Ancak PPİ, Clarithromycine ve Metronidazol tedavisi alan ve kür sağlanamayan hastalarda HP’nin hem klaritromisine hem de metronidazole direnç kazanabileceğinin önemi hatırlanmalı ve kurtarma tedavilerinde seçeneklerin azaltılmaması için bu rejimin penisilin alerjisi olan yada bizmut dörtlü tedaviyi tolere edemeyen olgulara saklanması önerilmektedir.
concomitant bitişik tedavi
Öte yandan 2009 yılındaki yayınlarda, 1ci basamakta kullanılan ardışık tedavi ile ilgili ciddi eleştiriler yapılmıştır. Gerek hasta uyumu gerekse hastaya anlatılmasında çeşitli sorunlar yaşandığı vurgulanmıştır ve bu durumdaki hastalara “concomitan” bitişik tedavi önerildi (43). Bu tedavinin Türkiye’deki başarı oranı tarafımızdan yapılmış olan ve şu anda yayında olan araştırma ile ortaya konulmuştur 2010. Bu araştırmada “CONCOMİTAN” tedavi ile yani
- PPI 2x1 +
- Tetrasiklin 500mg 4x1 +
- Metronidazol 500mg 3x1 +
- Amoxicisilin 1 gr 2x1 / 14 gün
tedavisi ile eradikasyon oranı % 80.4 bulunmuştur ve beklenilenden düşüktür. 2010 yılında yapmış olduğumuz aynı araştırmada birinci basamakta bizmut içeren 4’lü tedavide PPI +T + A + DENOL 4X1 / 14 gün tedavi ile eradikasyon oranı % 89.7 olarak bulunmuştur. Ülkemiz için şu anda en ümit verici eradikasyon oranıdır.

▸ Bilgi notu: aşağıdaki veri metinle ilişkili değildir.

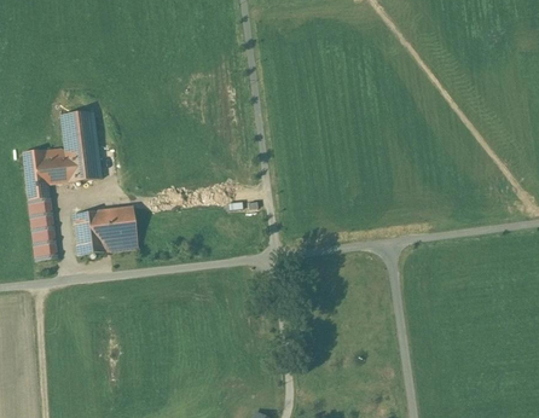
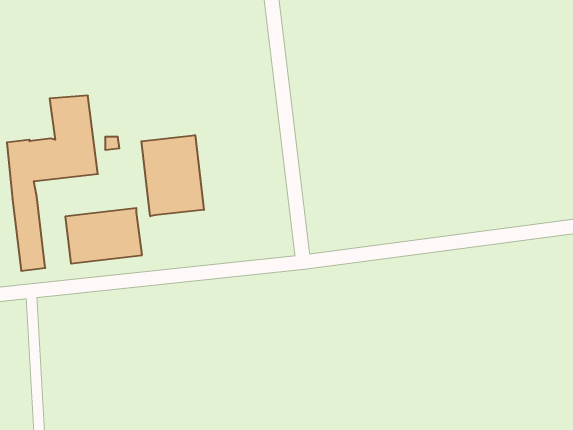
building: none -> [141,135,204,216]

Sonuç olarak tedavi endikasyonu doğru konulmuş bir Hp enfeksiyonunda izlenecek yol ve kullanılabilecek seçenekler şunlardır :
Birinci Basamak Tedavide:
Ülkemizde klasik 3’lü tedavi kullanılmamalıdır. Bu nedenle 1ci basamakta bu tedavi başarısız gibi kabül edilerek tedavi şenenekleri düşünülmelidir.
A- Şayet kültür yapılamayacak bir ortam yada kurumda çalışıyor iseniz ve klaritromisin direnci %20den fazla olduğunu biliyor iseniz 14 gün süre ile;
1- PPI 2x1 + Amoksisilin 1gr 2x1 + Metronidazol 500mg 3x1 yada
2- PPI 2x1 + Klaritromisin 500mg 2x1 + Metronidazol 500mg 3 x1( birinci basamakta tercih edilmiyor)
3- PPI 2x1 + Amoksisilin 1gr 2x1 + Tetrasiklin 500mg 4x1 + Bizmut subsitrat 300mg 4x1 veya Metronidazol 500mg 3x1 yada
4- PPI 2x1+ Amoksisilin 1gr 2x1 + levofloksasin 500 mg 1x1 ( tercih edilmiyor)
5- Ardışık tedavide PPI 2x1 + Amoksisilin 1gr 2x1 / 7 gün takiben 8-14cü günlerde PPI + Tetrasiklin 500mg 4x1 + Metronidazol 500mg 3x1 yada
6- “Concomitan” birlikte yada aynı zamanda olarak adlandırılan PPI 2x1+ Amoksisilin 1gr 2x1 + Tetrasiklin 500mg 4x1 + Metronidazol 500mg 3x1 yada Tetrasiklin yerine Klaritromisin konulması ile elde edilen PPI + 3 antibiyotikten oluşan kombinasyon kullanılabilir.
7- PPI 2x1 + Amoksisilin 1gr 2x1 + Furazolidan 200mg 2x1 (Türkiyede tablet formu yok. TC sağlık bakanlığı vasıtası ile getirtilebilir)
8- PPI 2x1+ Amoksisilin 1gr 2x1 + Tinidazol 500mg 2x1 (Türkiyede yok. TC sağlık bakanlığı vasıtası ile getirtilebilir)
B- Şayet kültür yapılabilecek bir ortam yada kurumda çalışıyor iseniz;
Hp’ye karşı antibiyotik duyarlılık testi yapılmalı sonuca göre tedavi planlanmalıdır.